→ Task statement
Put every line from the one containing "phylum: Arthropoda" down to the end of the rows below, both ends included, into a JSON list of strings with one string per line, leaving out blank lines.

→ Available data
Start

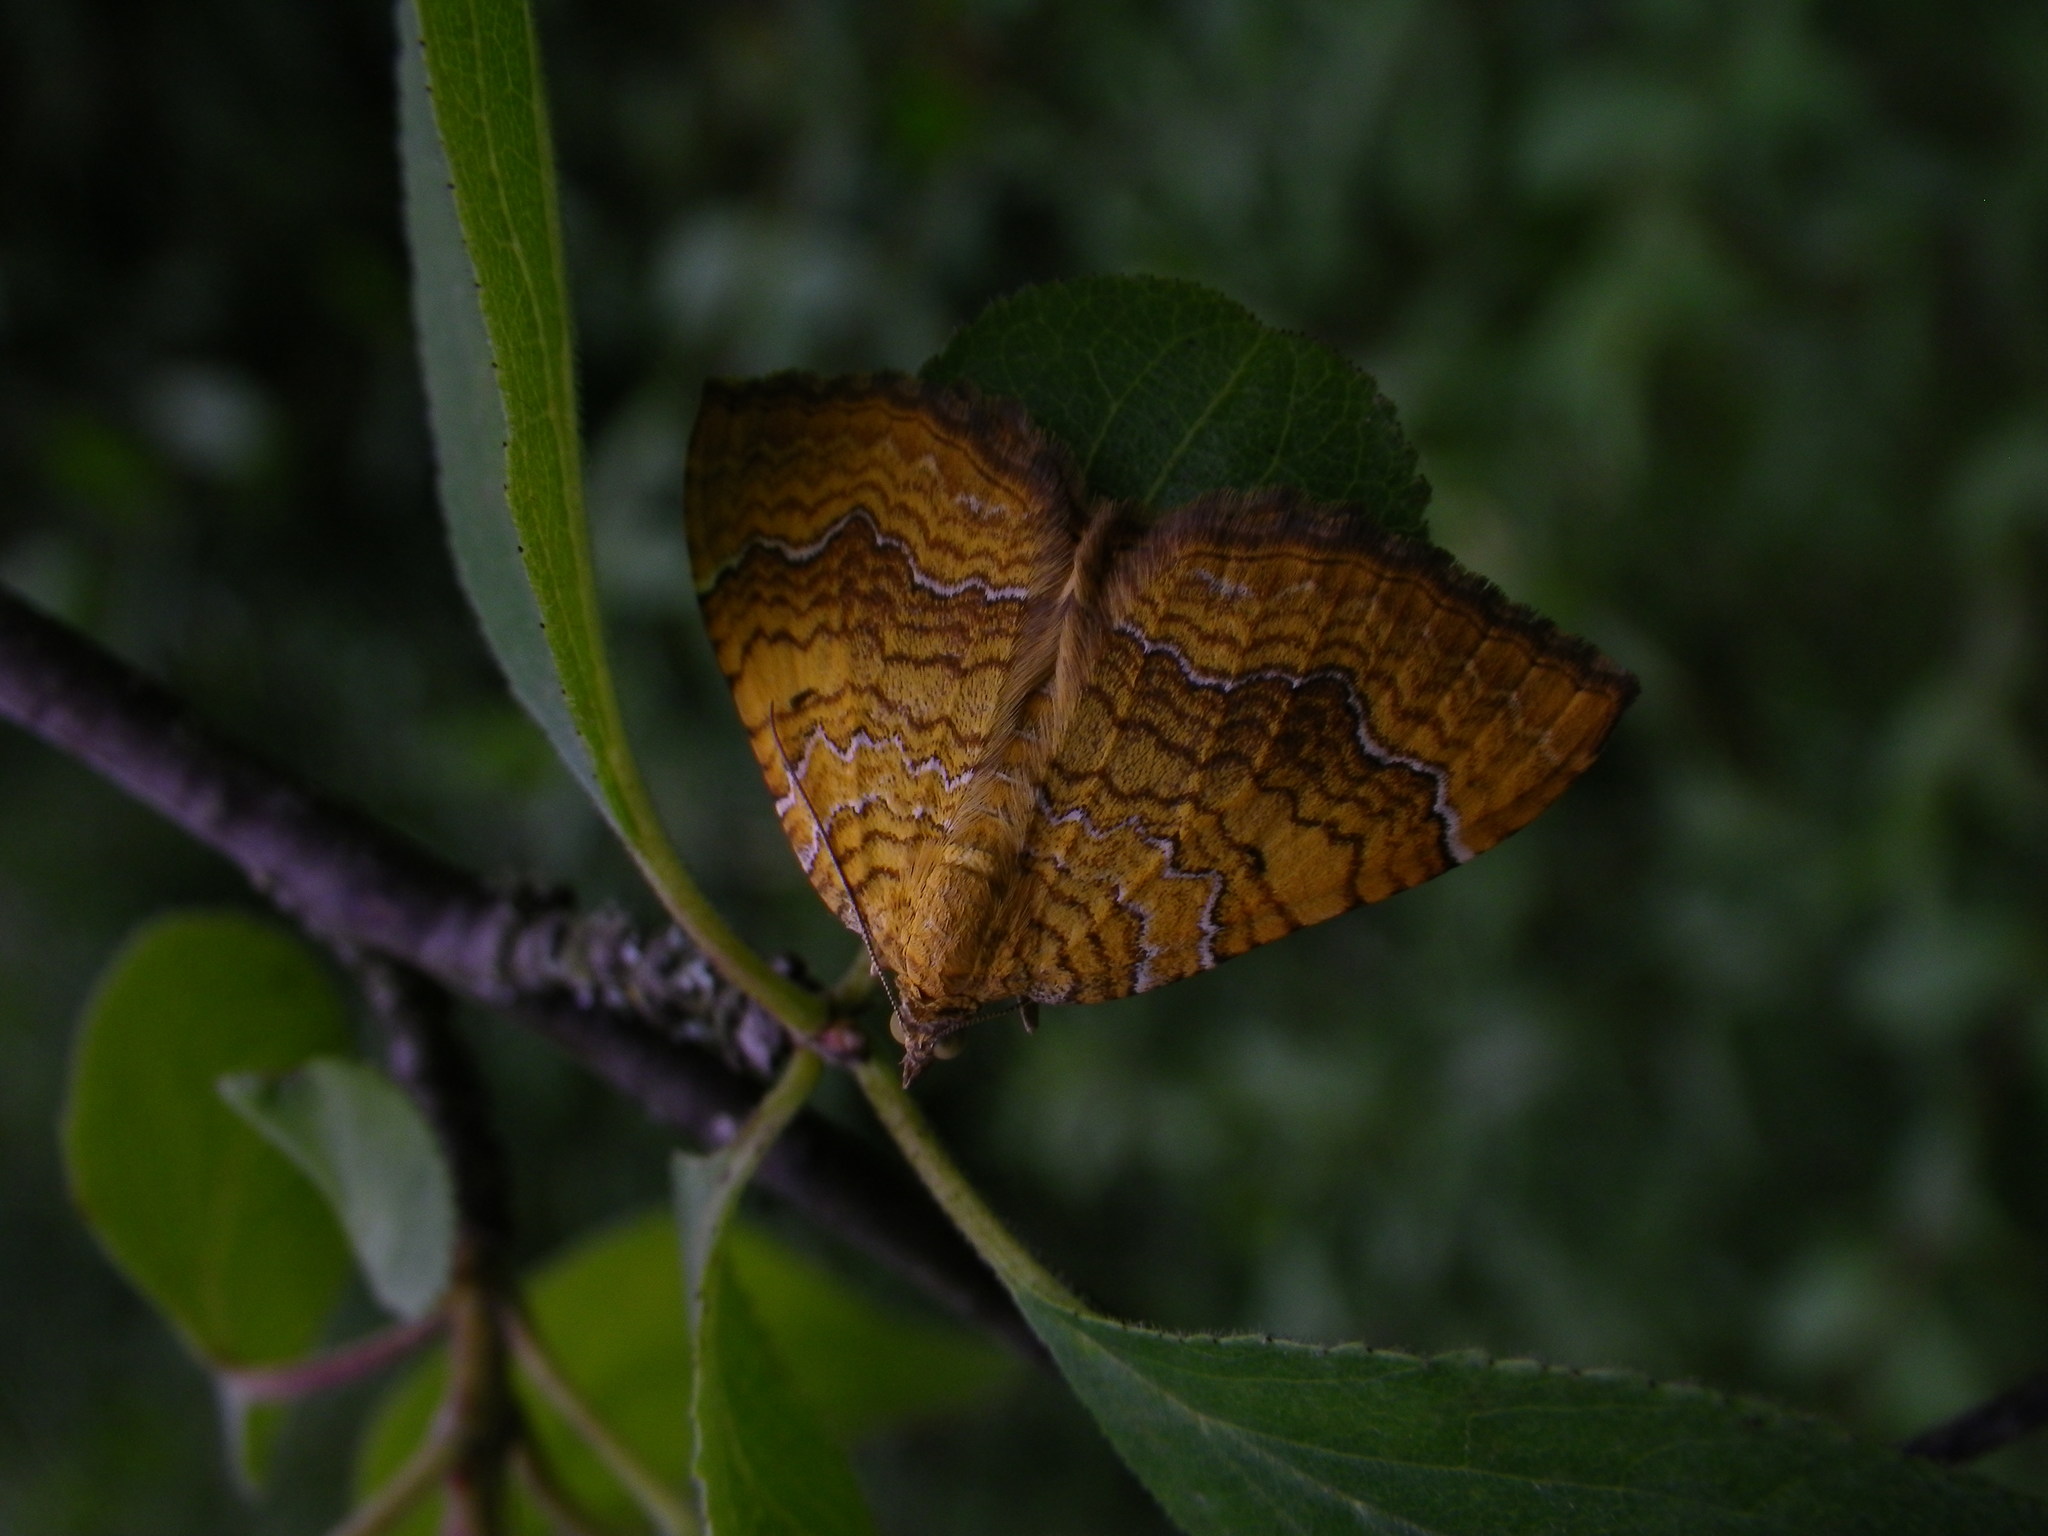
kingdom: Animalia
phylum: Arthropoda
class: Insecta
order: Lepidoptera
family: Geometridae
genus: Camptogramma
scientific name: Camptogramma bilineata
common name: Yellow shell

End

→ Expected answer
[
  "phylum: Arthropoda",
  "class: Insecta",
  "order: Lepidoptera",
  "family: Geometridae",
  "genus: Camptogramma",
  "scientific name: Camptogramma bilineata",
  "common name: Yellow shell"
]